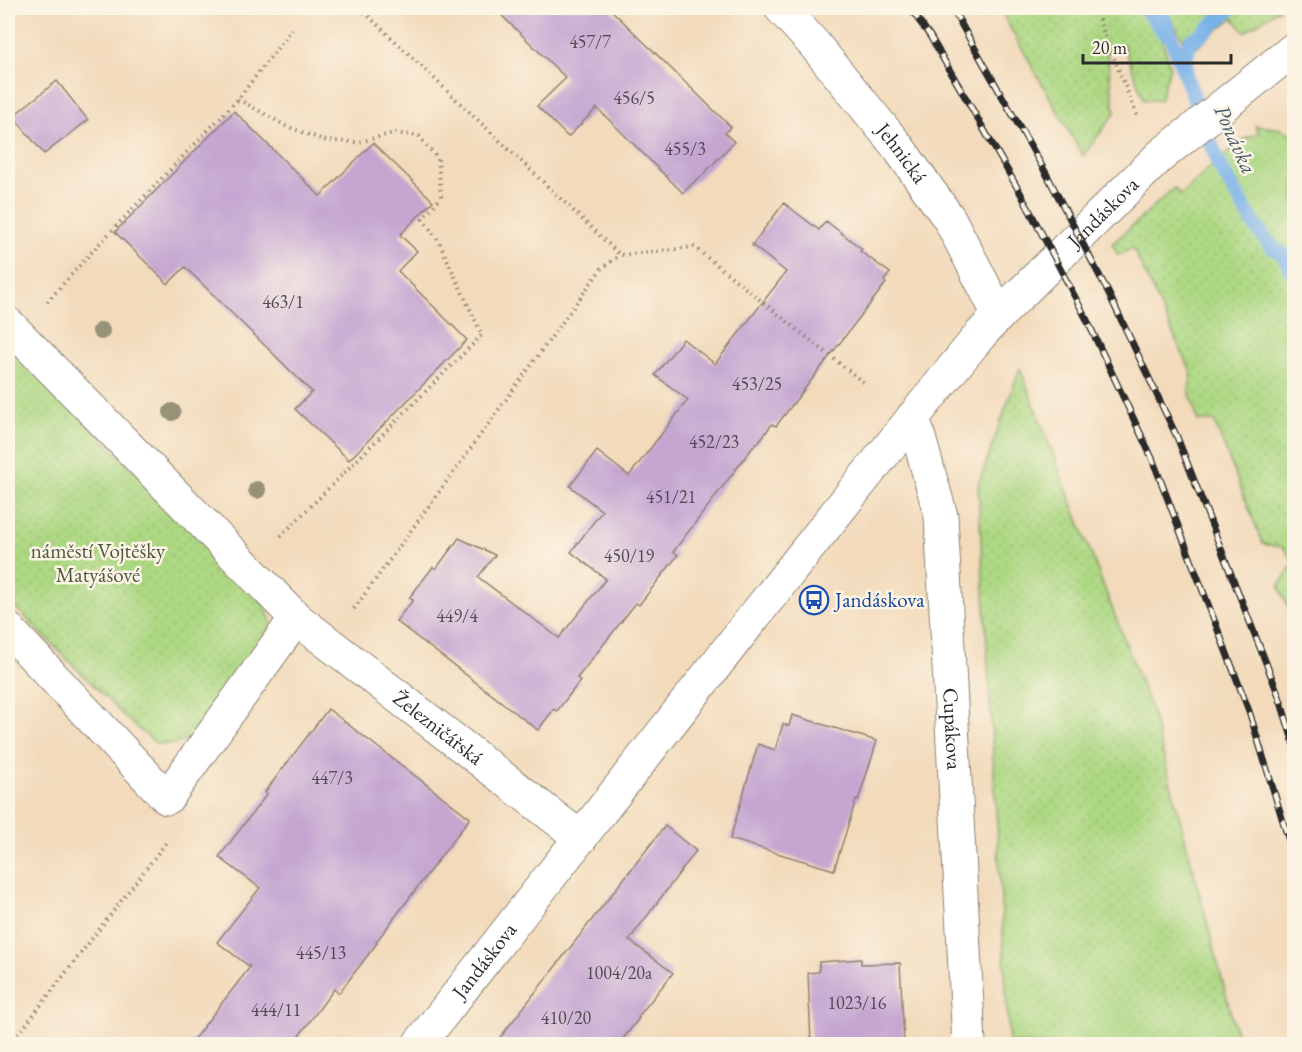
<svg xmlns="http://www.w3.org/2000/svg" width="1302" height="1052" font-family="'EB Garamond',serif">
	<defs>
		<pattern id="grass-dots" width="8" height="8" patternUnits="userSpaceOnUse" patternTransform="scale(1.5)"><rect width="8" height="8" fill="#add883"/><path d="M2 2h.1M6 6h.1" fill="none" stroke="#95ba71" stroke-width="1.8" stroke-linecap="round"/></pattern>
	</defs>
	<rect width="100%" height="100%" fill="#fcf5e5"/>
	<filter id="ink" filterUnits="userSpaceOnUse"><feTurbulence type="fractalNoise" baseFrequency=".0167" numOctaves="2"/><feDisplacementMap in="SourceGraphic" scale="12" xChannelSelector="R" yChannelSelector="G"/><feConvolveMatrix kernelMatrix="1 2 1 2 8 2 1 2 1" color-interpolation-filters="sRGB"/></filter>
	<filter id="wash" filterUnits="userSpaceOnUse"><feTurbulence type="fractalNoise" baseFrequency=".008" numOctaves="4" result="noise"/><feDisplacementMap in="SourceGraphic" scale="24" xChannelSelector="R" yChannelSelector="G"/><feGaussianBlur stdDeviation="1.35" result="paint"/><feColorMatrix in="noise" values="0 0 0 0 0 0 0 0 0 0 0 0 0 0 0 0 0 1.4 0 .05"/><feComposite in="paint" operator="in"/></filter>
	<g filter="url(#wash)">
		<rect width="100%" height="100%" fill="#f2dabb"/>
		<!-- grass -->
		<g fill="url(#grass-dots)" stroke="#6c8257" stroke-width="1.5">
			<path d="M 999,8 L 1280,8 L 1245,32 L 1233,18 L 1190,52 L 1174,24 L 1162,39 L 1170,67 L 1160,100 L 1144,100 L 1123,44 L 1107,53 L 1115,113 L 1083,156 Z"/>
			<path d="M 1255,126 L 1277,128 L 1294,134 L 1294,562 L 1283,547 L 1263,544 L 1214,421 L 1198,421 L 1189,390 L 1192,374 L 1133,248 L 1118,255 L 1112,244 L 1174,188 L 1181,195 L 1205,172 L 1241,141 L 1259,133 Z"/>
			<path d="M 8,342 L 263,603 L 269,616 L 272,626 L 193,736 L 184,741 L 174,744 L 157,744 L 131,723 L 8,600 Z"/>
			<path d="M 1020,368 L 1152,712 L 1239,1044 L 1009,1044 L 978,485 Z"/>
			<path d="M 1294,563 L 1294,623 L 1279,585 Z"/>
		</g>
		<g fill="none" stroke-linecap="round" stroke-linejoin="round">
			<!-- stream -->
			<g stroke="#79b1e9" stroke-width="15">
				<path d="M 1145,8 L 1165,33"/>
				<path d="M 1160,8 L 1220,167 L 1256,227 L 1272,247 L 1282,253 L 1294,275"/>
				<path d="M 1186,71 L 1186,58 L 1190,41 C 1206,34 1217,19 1231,8"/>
			</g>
		</g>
		<g id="blocks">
			<!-- building -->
			<g fill="#c4a6d1">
				<path d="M 494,8 L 609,8 L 731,127 L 725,133 L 734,142 L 698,180 L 697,179 L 683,193 L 597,108 L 568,137 L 537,106 L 566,78 Z"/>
				<path d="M 57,81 L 88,120 L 44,154 L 13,116 Z"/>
				<path d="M 234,111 L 320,196 L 373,143 L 433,201 L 400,235 L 417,251 L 398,271 L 467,340 L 349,460 L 295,409 L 312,392 L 185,267 L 168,284 L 115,232 Z"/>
				<path d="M 784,203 L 819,230 L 826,221 L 862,249 L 860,251 L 890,273 L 884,281 L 886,283 L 776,426 L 772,424 L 757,444 L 756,443 L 673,552 L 678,555 L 639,605 L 636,603 L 577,678 L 580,681 L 557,711 L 554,709 L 538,730 L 396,621 L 413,600 L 409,598 L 433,567 L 436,569 L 459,538 L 495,555 L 478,577 L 559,638 L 606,579 L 571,552 L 602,511 L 570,486 L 597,451 L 629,476 L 688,400 L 655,375 L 683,339 L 715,364 L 786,272 L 752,245 Z"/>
				<path d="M 328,709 L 470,818 L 376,942 L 377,943 L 339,993 L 334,989 L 293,1044 L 190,1044 L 250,967 L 217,942 L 260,888 L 219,857 L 267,794 L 265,792 Z"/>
				<path d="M 792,715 L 877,741 L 858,801 L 856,800 L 834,870 L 730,839 L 758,744 L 775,750 L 783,724 L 789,726 Z"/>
				<path d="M 665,826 L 696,851 L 629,940 L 673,973 L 638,1017 L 639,1018 L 619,1044 L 495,1044 Z"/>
				<path d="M 861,959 L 861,964 L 900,963 L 904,1044 L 811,1044 L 808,973 L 819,972 L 819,962 Z"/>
			</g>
		</g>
	</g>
	<g filter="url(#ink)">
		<use href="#blocks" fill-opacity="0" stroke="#8e8273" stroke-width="1.5"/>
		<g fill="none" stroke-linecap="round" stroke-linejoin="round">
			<!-- minor casing -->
			<g stroke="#8e8273" stroke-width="35">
				<g id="minor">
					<path id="s1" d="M 781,8 L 814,44 L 898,147 L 950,220 L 999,315"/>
					<path id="s2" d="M 8,324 L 296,618 L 581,838"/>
					<path id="s3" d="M 913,417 L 941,516 L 969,1044"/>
					<path d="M 8,629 L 167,798 L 296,618"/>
					<path id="s4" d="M 419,1044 C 605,807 789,568 981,334 L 999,315 L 1159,157 L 1294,49"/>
				</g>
			</g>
			<!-- path -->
			<g stroke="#8e8273" stroke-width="4" stroke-dasharray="1.5 4.5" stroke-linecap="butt">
				<path d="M 360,8 L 620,255 L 694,247 L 864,383"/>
				<path d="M 1094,8 L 1138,118"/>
				<path d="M 238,99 L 286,126 L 326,141 L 359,142 L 394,133 L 419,136 L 438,159 L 441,197 L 423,219 L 438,240 L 482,335 L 278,539"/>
				<path d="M 47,302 L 98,245 L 238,99 L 294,27"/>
				<path d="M 354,609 L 601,269 L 620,255"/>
				<path d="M 11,1044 L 168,840"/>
			</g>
			<!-- minor -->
			<use href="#minor" stroke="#fff" stroke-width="33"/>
			<!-- rail casing -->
			<g stroke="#2b2b2b" stroke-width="7">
				<g id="rail">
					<path d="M 910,8 L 930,36 L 1021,194 L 1086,318 L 1152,458 L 1249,711 L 1294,857"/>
					<path d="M 952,8 L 1047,175 L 1108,292 L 1177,437 L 1279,696 L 1294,744"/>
				</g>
			</g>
			<!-- rail -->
			<use href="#rail" stroke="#fcf5e5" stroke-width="4.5" stroke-dasharray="14" stroke-linecap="butt"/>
		</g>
		<!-- trees -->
		<g fill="#979178">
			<circle cx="101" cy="331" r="9"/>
			<circle cx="172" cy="412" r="9"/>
			<circle cx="257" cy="490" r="9"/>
		</g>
	</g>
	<!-- icons -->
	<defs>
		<g id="bus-ring" transform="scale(1.5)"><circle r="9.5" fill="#fcf5e5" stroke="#1a4fb4" stroke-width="1.5"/><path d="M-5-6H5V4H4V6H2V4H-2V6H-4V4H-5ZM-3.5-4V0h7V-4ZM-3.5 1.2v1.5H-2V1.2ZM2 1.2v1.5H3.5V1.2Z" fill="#1a4fb4"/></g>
	</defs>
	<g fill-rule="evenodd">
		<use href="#bus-ring" x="814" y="600"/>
	</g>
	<g text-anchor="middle" stroke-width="5" stroke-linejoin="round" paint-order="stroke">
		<!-- number labels -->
		<g font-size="18" fill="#514a54">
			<text x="590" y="48">457/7</text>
			<text x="634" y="104">456/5</text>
			<text x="685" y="155">455/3</text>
			<text x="283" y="308">463/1</text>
			<text x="757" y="390">453/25</text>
			<text x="714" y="448">452/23</text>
			<text x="671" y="503">451/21</text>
			<text x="629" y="562">450/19</text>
			<text x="457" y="622">449/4</text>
			<text x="332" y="784">447/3</text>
			<text x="321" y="959">445/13</text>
			<text x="619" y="979">1004/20a</text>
			<text x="857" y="1009">1023/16</text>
			<text x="276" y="1016">444/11</text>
			<text x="566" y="1024">410/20</text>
		</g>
		<!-- street labels -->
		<g font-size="21" fill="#2b2b2b" stroke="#fcf5e5">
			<text dy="7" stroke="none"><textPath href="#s1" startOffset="189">Jehnická</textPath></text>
			<text dy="7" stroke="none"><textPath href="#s4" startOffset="1078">Jandáskova</textPath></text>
			<text dy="7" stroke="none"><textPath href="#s2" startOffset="591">Železničářská</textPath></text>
			<text dy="7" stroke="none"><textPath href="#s3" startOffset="316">Cupákova</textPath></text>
			<text dy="7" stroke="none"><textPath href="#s4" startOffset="106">Jandáskova</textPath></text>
		</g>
		<!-- park labels -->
		<g font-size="21" fill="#4c5641" stroke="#fcf5e5">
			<text x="98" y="558">náměstí Vojtěšky<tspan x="98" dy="24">Matyášové</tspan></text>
		</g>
		<!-- transit labels -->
		<g font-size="21" fill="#164399" stroke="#fcf5e5" text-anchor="start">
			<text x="835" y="607">Jandáskova</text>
		</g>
		<!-- water labels -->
		<g font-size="22" font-style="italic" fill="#465a6e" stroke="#fcf5e5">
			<text transform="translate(1236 139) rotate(66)" y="8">Ponávka</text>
		</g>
	</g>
	<!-- margin -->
	<rect width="1302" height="1052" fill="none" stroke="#fcf5e5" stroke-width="30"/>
	<!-- scale -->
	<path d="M1083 54v9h148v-9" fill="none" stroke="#2b2b2b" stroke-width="3"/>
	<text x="1092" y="54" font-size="18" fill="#2b2b2b" stroke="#fcf5e5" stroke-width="4.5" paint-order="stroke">20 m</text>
</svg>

──────────

**Prompt**
If a line in the listing contains the string "wash", copy it.

**Solved problem**
	<filter id="wash" filterUnits="userSpaceOnUse"><feTurbulence type="fractalNoise" baseFrequency=".008" numOctaves="4" result="noise"/><feDisplacementMap in="SourceGraphic" scale="24" xChannelSelector="R" yChannelSelector="G"/><feGaussianBlur stdDeviation="1.35" result="paint"/><feColorMatrix in="noise" values="0 0 0 0 0 0 0 0 0 0 0 0 0 0 0 0 0 1.4 0 .05"/><feComposite in="paint" operator="in"/></filter>
	<g filter="url(#wash)">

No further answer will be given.